In the beginning, it does a lot of calls like this:
Copy code
INFO METRIC: {"type": "timer", "metric": "http_request_duration", "value": 0.1849195957183838, "tags": {"endpoint": "ConnectedApplication", "status": "succeeded"}}
INFO Making GET request to <https://gooddata--full.sandbox.my.salesforce.com/services/data/v53.0/sobjects/UserProvisioningRequestShare/describe> with params: None
INFO Used 7149 of 282600 daily REST API quota
INFO METRIC: {"type": "timer", "metric": "http_request_duration", "value": 0.3235626220703125, "tags": {"endpoint": "UserProvisioningRequestShare", "status": "succeeded"}}
INFO Making GET request to <https://gooddata--full.sandbox.my.salesforce.com/services/data/v53.0/sobjects/DOZISF__ZoomInfo_Scoop__Tag/describe> with params: None
INFO Used 7139 of 282600 daily REST API quota
INFO METRIC: {"type": "timer", "metric": "http_request_duration", "value": 0.11390542984008789, "tags": {"endpoint": "DOZISF__ZoomInfo_Scoop__Tag", "status": "succeeded"}}
INFO Making GET request to <https://gooddata--full.sandbox.my.salesforce.com/services/data/v53.0/sobjects/IndividualShare/describe> with params: None
INFO Used 7152 of 282600 daily REST API quota
Looks like it collects some kind of metadata through REST API for all entities even though I specify very small set of entities I want to extract.

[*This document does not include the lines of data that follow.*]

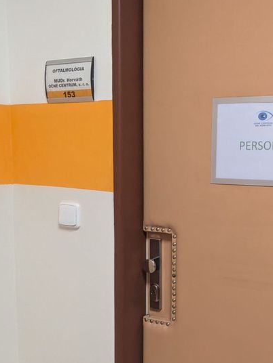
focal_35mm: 51
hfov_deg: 28.3
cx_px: 185
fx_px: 536
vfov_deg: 37.1
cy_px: 239
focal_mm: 4.38
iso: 590
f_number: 1.73
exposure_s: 1/99.9
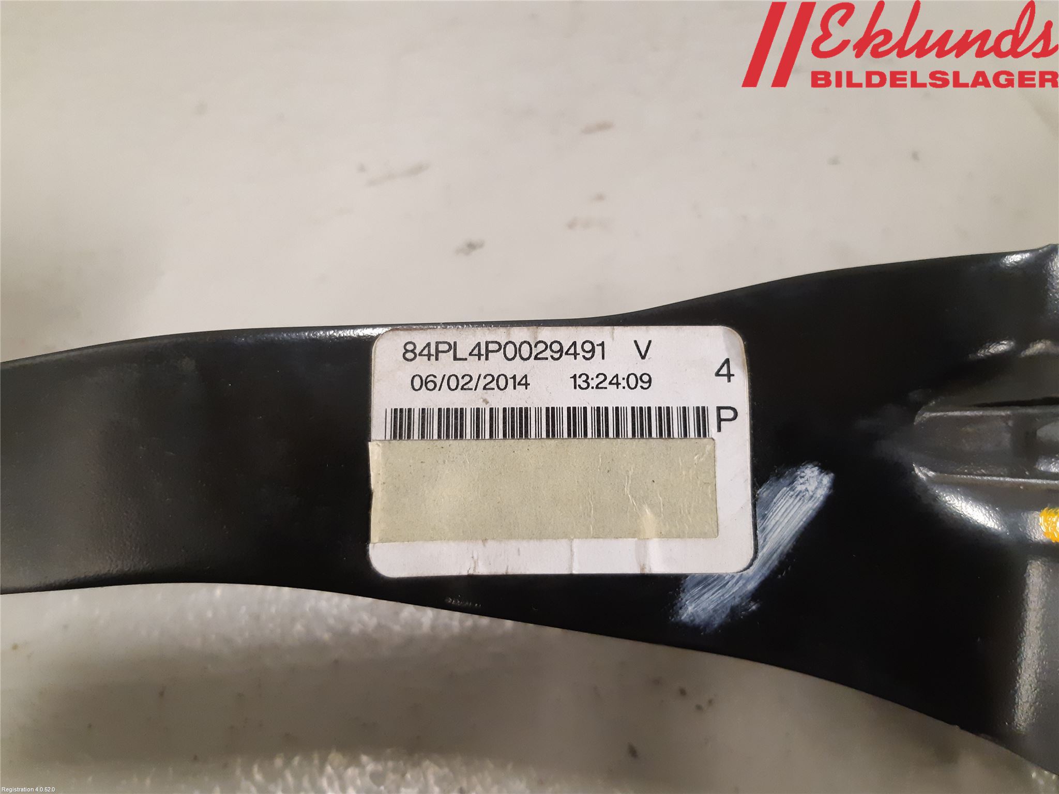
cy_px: 397
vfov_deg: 53.1
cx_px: 530
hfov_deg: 67.3
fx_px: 795
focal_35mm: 26
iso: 320
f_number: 1.7
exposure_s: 1/50
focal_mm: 3.93
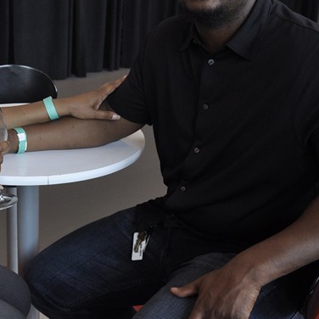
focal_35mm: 61
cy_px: 117
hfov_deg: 27.5
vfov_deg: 28.0
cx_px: 59
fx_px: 636
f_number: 5
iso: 400
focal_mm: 18
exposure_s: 1/60
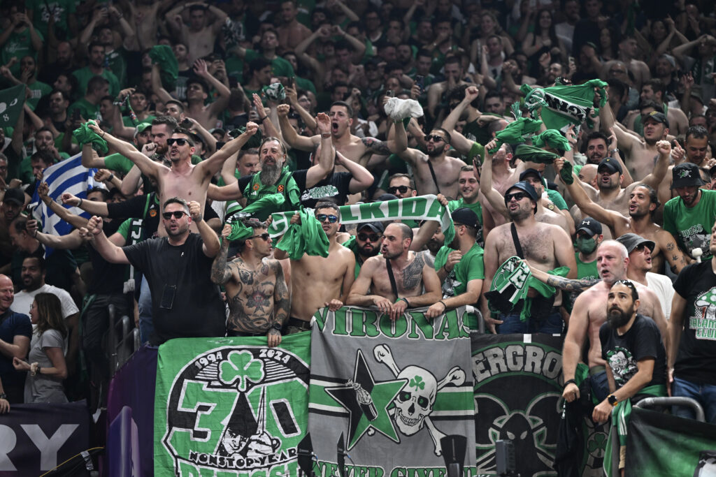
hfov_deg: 12.8
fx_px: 3182
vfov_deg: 8.6
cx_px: 358
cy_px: 238
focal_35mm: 160
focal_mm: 160
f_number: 3.5
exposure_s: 1/500
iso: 2000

I am moron, I should not use config props I do not know. It was caused by:
Copy code
select_fields_by_default: true
a
I don't think I have seen any issues. I wonder if
start_date
is applied to
SystemModstamp
which is what is used as the replication key most of the time.
j
So the issue continues. With local config, which looks to be correct, containing custom
select
limiting the list of entities and fields, it still freezes in the beginning. When I turn on debug, huge amount of REST GET requests are issued against the salesforce instance, just like if the
select
would be ignored.
This is how it looks like:
Any idea why this is happenning?
a
Its not freezing, its running discovery (It has to do this to generate a catalog)
seems like its not caching it maybe? any changes in select spec should invalidate the cached catalog afaik so theres that too
it might not cache it at all since its capabilities include
properties
instead of catalog
not sure though
j
OK, now I understand it better. It does discover of all entities, it does not respect the list of requested entities in
select:
section. The discovery is very slow, it takes 3-4 minutes. Anytime I change the
select:
section, the cache is invalidated and the expensive discovery is executed again. Is the state of the discovery stored only locally or is it stored in state backend as well (AWS S3/Minio in my case)?
I try to let it finish the discovery and execute it once again, without the local state, only with the state in Minio.
OK, second execution is fast, it does not discover
Good for production, but annoying for development, when I change the select config often. Do you think it would make sense to deep dive into tap-salesforce source code and try to change the discovery to handle only selected entities? Or is this behavior tap independent, managed on higher level?